INSTRUCTIONS TO FOLLOW: Revise the entries below by replacing "Subject" with "Participant" and leaving everything else the same. Omit the pictures from your answer.

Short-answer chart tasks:
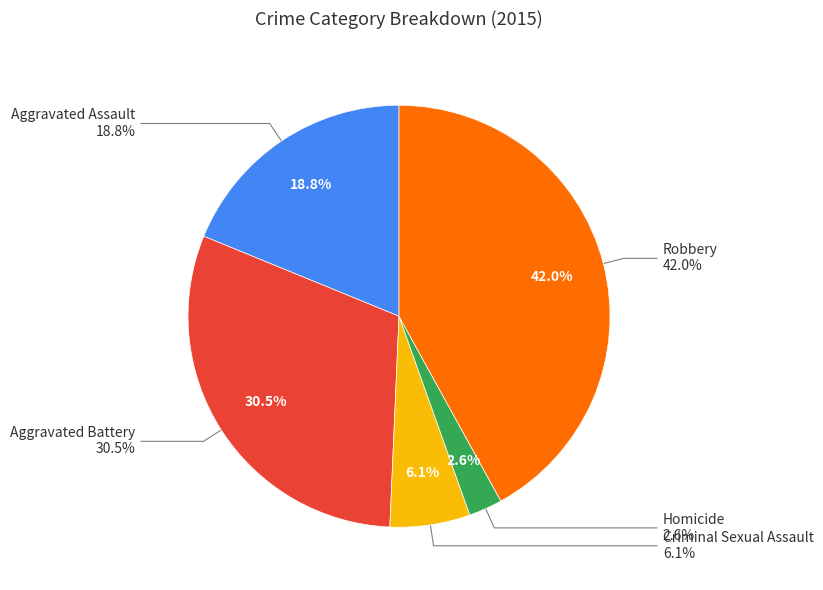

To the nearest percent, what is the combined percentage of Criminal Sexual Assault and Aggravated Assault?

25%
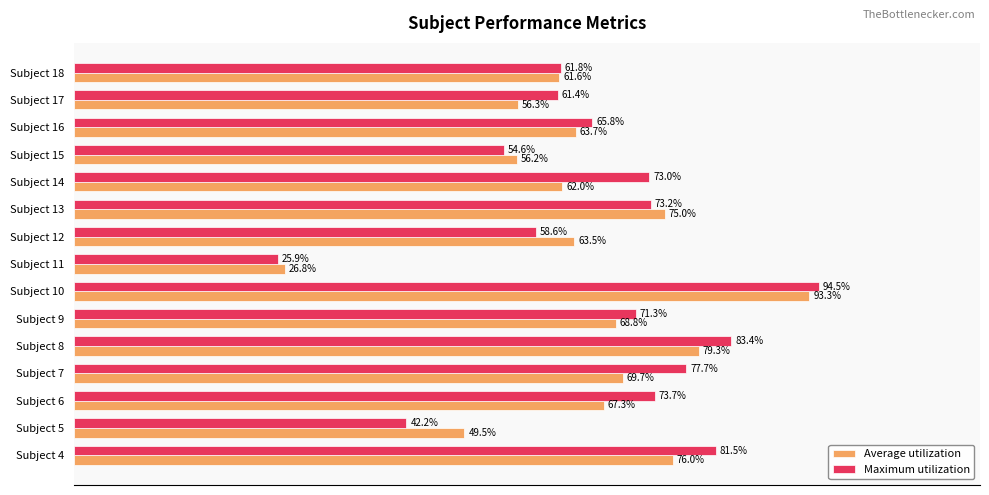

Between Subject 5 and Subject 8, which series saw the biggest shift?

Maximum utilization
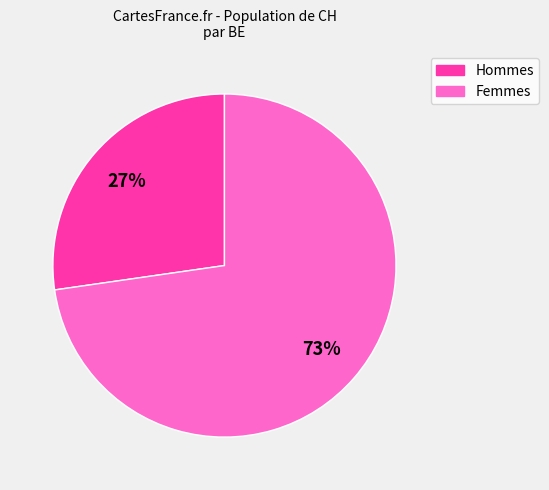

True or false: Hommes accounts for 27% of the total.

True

TASK RESULT:
To the nearest percent, what is the combined percentage of Criminal Sexual Assault and Aggravated Assault?

25%

Between Participant 5 and Participant 8, which series saw the biggest shift?

Maximum utilization

True or false: Hommes accounts for 27% of the total.

True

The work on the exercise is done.